### ABOUT THIS EXERCISE
From the entries below, return every line that includes the word "FRITZING".

### AVAILABLE RECORDS
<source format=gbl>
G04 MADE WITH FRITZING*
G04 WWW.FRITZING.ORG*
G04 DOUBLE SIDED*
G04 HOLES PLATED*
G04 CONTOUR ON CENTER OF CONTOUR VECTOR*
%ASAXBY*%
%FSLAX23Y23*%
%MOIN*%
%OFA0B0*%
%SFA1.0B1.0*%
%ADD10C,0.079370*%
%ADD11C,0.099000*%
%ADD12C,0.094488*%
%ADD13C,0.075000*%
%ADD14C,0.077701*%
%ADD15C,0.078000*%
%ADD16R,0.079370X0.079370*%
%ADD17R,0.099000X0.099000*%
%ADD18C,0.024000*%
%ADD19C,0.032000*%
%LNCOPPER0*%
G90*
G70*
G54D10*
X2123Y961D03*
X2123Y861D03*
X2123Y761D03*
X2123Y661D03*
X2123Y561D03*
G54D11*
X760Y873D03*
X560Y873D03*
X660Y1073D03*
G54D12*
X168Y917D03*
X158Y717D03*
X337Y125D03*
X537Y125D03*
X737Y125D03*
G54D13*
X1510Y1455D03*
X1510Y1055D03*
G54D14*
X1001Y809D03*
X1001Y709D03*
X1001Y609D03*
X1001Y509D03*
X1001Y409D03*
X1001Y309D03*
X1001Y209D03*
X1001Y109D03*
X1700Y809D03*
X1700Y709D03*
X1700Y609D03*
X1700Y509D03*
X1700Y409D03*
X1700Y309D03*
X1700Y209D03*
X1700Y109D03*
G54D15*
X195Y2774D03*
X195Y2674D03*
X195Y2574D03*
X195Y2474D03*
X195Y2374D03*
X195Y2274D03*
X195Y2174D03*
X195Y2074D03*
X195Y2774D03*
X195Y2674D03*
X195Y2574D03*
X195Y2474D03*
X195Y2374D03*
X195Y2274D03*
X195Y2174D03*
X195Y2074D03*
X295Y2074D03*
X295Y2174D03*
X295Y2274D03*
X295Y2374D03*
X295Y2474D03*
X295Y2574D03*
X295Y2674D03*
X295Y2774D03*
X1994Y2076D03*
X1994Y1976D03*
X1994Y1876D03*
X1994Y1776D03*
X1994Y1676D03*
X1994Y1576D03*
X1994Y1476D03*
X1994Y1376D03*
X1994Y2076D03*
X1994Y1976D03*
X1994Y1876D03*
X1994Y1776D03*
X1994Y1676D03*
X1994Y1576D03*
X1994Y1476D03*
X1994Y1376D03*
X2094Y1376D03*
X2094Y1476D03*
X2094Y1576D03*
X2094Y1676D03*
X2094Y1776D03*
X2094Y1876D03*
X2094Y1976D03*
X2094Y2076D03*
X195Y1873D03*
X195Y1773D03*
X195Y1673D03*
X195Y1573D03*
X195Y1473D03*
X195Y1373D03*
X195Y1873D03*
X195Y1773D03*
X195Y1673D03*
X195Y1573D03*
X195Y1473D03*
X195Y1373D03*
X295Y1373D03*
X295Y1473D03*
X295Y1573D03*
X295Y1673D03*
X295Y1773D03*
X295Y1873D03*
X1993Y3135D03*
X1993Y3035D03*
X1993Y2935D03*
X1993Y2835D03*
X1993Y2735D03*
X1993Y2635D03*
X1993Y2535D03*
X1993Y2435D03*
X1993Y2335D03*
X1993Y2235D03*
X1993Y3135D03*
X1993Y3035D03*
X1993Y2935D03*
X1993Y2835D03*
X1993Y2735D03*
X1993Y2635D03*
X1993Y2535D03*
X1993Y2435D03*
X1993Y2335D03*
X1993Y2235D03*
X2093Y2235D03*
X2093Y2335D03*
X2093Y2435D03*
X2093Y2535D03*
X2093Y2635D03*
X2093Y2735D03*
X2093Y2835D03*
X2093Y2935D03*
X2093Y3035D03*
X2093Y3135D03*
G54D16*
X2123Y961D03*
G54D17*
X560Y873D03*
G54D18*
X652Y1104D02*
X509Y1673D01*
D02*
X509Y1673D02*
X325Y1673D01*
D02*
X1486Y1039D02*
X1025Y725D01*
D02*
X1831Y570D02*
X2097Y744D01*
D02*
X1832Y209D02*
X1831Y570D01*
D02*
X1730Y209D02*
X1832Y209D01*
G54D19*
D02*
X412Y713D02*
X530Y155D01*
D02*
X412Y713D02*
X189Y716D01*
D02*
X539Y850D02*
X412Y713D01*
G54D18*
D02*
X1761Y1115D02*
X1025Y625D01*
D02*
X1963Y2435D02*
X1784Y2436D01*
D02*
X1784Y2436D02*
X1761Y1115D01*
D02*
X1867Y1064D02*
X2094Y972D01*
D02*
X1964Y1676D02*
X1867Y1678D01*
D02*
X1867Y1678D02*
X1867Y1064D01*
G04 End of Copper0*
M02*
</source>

---

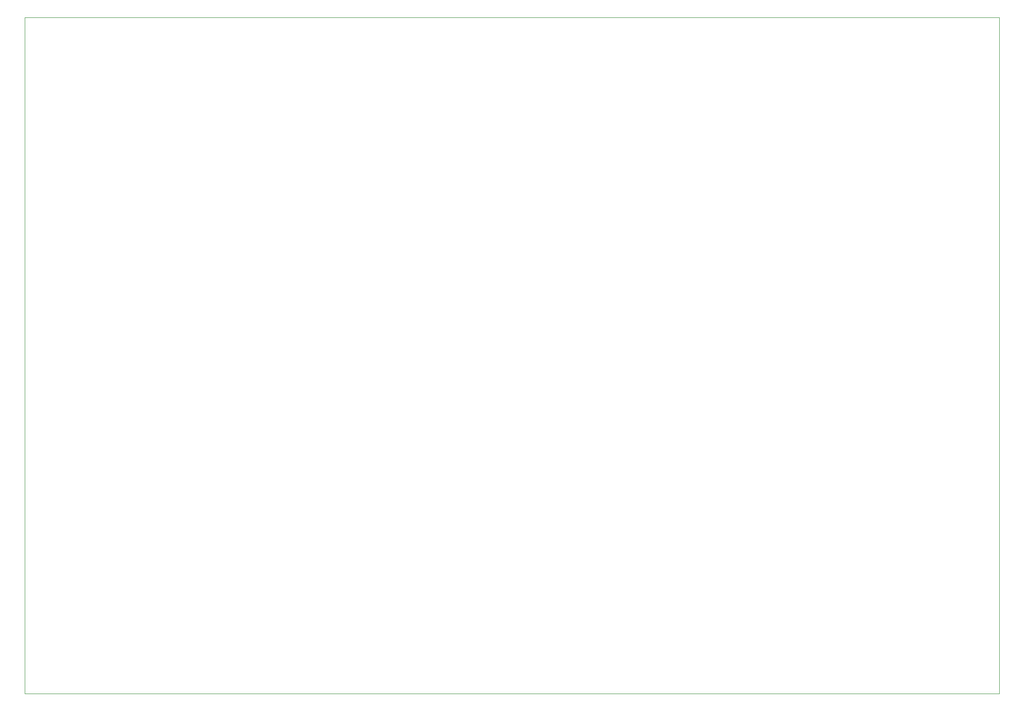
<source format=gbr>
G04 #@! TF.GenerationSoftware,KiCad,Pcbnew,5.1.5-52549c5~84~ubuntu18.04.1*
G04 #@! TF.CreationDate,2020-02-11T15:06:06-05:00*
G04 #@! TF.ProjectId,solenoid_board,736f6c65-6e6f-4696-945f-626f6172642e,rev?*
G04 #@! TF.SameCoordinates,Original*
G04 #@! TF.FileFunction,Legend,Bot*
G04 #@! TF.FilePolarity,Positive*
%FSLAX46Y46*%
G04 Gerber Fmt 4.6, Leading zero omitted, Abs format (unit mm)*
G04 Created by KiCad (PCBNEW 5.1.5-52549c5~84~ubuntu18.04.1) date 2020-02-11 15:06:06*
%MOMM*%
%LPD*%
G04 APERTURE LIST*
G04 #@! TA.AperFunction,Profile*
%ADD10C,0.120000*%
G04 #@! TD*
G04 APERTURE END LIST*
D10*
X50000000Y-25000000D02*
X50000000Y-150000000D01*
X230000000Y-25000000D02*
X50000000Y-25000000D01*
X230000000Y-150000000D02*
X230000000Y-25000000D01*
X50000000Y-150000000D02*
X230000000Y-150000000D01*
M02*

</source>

### RESPONSE FOR THIS EXERCISE
G04 MADE WITH FRITZING*
G04 WWW.FRITZING.ORG*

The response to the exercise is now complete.